2. The system of claim 1, in combination with a detector for
receiving output of said system.
3. The combination of claim 2, wherein said detector comprises a
mass spectrometer.
4. A method of improving detection of effluent, comprising
providing at least one trap to enrich components of effluent while
at least one other trap is releasing trapped components to a
detector.
5. The method of claim 4, further comprising including internal
standards in a release solvent for the calibration of one of the
chromatographic columns and detection system.
6. The method of claim 4, wherein said traps are grouped and
controlled so that the timing of the release of said components
from said groups is optimized for one of maximum sensitivity,
minimum cross-talk between said groups, and overall sample
throughput.
7. The method of claim 4, further comprising analyzing said
enriched components of effluent with a detector.
8. The method of claim 7, wherein said detector is a mass
spectrometer.
9. A sample preparation system having parallel traps for
samples.
10. The system of claim 9, wherein parallel separation columns are
coupled to said traps.
11. The multi-dimensional separation system of claim 1, further
comprising a sample selection system comprising a multiple channel
selector for multiple streams, wherein all of the streams flow at
the same time.
12. The multi-dimensional separation system of claim 11, wherein
said multiple channel selector is an N-to-1 flow switch.
13. The multi-dimensional separation system of claim 11, wherein
one of the streams is selected as a sample, and all streams other
than the selected stream are merged and discarded.
14. The multi-dimensional separation system of claim 11, wherein a
single input stream is switched to an output, and channels which
are not selected are flushed with a rinse stream.
15. The multi-dimensional separation system of claim 14, wherein
the rinse stream originates in a common inlet port.
16. The multi-dimensional separation system of claim 11, in
combination with a detector for receiving output of said
system.
17. The combination of claim 16, wherein said detector comprises a
mass spectrometer.
Description
[0001] This application is a divisional of application Ser. No.
11/249,722 filed on Oct. 12, 2005, which claims priority, under 35
U.S.C. .sctn.119(e), from provisional patent application Ser. No.
60/618,199 filed on Oct. 12, 2004, both of which are hereby
incorporated by reference in their entireties.

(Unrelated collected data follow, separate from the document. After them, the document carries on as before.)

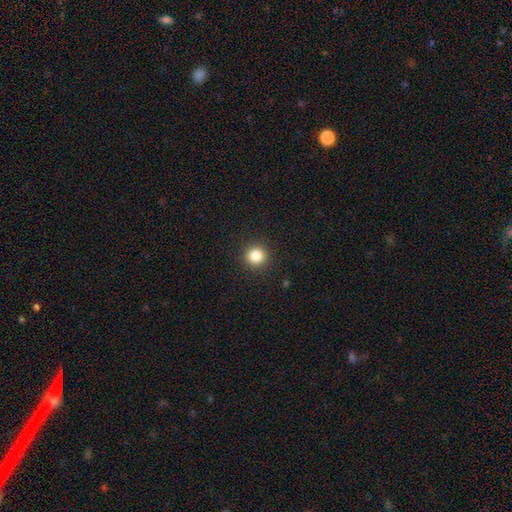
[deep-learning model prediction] Smooth or featured? smooth (84%)
How rounded? round (94%)
Merging? none (92%)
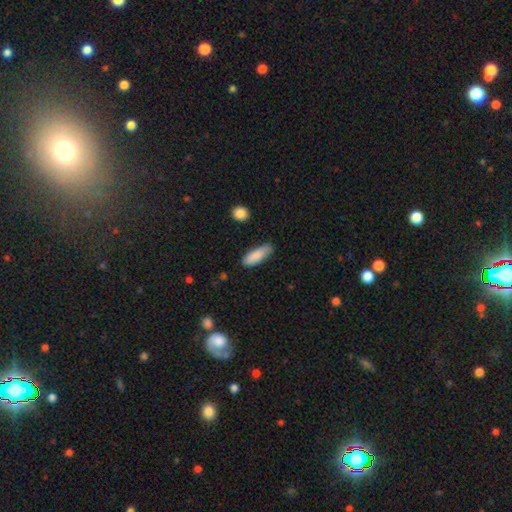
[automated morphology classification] smooth-or-featured: smooth: 87% | featured or disk: 7% | star or artifact: 6%
  how-rounded: in between: 62% | cigar-shaped: 37% | round: 2%
  merging: none: 74% | minor disturbance: 21% | major disturbance: 4% | merger: 2%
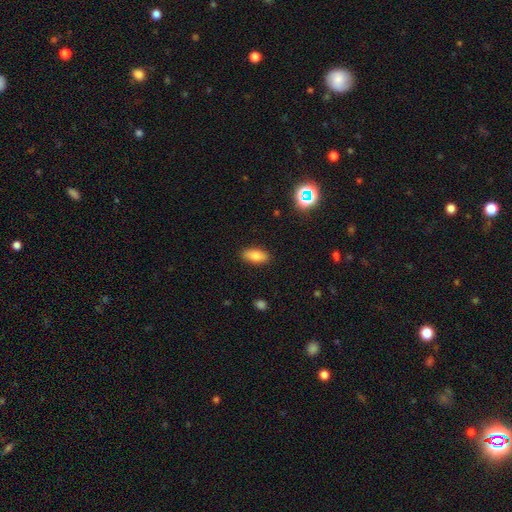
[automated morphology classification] Q: Smooth or featured?
A: smooth (83%); runner-up: star or artifact (9%)
Q: How rounded?
A: in between (84%); runner-up: cigar-shaped (13%)
Q: Merging?
A: none (88%); runner-up: minor disturbance (8%)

BACKGROUND OF THE INVENTION
[0002] 1. Field of the Invention
[0003] The present invention relates to multi-dimensional liquid
chromatography separation systems and methods. More particularly,
it relates to those apparatus and methods that may be used to
separate complex mixtures of molecules.
[0004] 2. Prior Art
[0005] In a typical two-dimensional liquid chromatography system,
the separation of the second dimension is carried out one fraction
from the first dimension at a time, in a serial fashion. Although
relatively simple to implement, this strategy limits the overall
efficiency of the separation system. Even though the intrinsic
separation speeds of the two dimensions are comparable, the first
dimension separation has to slow down so that the next fraction of
the first dimension is produced just when the second dimension
separation for the current fraction is done. The number of
fractions from the first dimension is often limited to a small
number, due to the total time required to separate these fractions
by the second dimension. It is thus desirable to have a second
dimension separation throughput much higher than the first
dimension, but the throughput, even after being optimized for
speed, is still quite limited due to this serial separation
process.
SUMMARY OF THE INVENTION
[0006] It is an object of this invention to provide a parallel
separation apparatus and process where the total separation time is
roughly the sum of that for each dimension rather than the product
of respective dimensions.
[0007] It is another object of the invention to provide apparatus
and methods having an advantage of at least five times the
throughput speed for 2D separation, with the advantage becoming
much more significant as one moves to higher and higher
dimensions.
[0008] It is another object of the invention to achieve the
improvement in separation speed without the use of too many
parallel separation columns in latter dimensions, thus allowing for
many more fractions from earlier dimensions to be further separated
in latter dimensions cost-effectively.
[0009] It is another object of the invention to provide an easy
means to add internal standards so that each latter column can be
individually calibrated while online along with the detection
system.
[0010] It is yet another object of the invention to provide a means
to concentrate separated components prior to the detection and thus
gain in detection sensitivity.
[0011] Compared to one-dimensional separation, detection mechanisms
with higher sensitivity are desired, because the components being
detected are spread over a two-dimensional plane instead of a
one-dimensional line.
[0012] These objects and others are achieved in accordance with the
invention by the use of at least two groups of traps where one
group undergoes the next dimension of separation while others are
continuously collecting fractions. The use of a novel trap and
release scheme prior to the detection system allows for component
concentrating and flexible management of trap-release-detection
timing among traps and groups of traps. The invention also utilizes
online introduction of internal standards through the release
solvent. All of these features may be provided in a fully automated
mode, resulting in an un-attended analytical system where many
processes such as separation, sample handling, component
concentrating, calibration, and detection are all occurring
simultaneously in order to achieve high throughput.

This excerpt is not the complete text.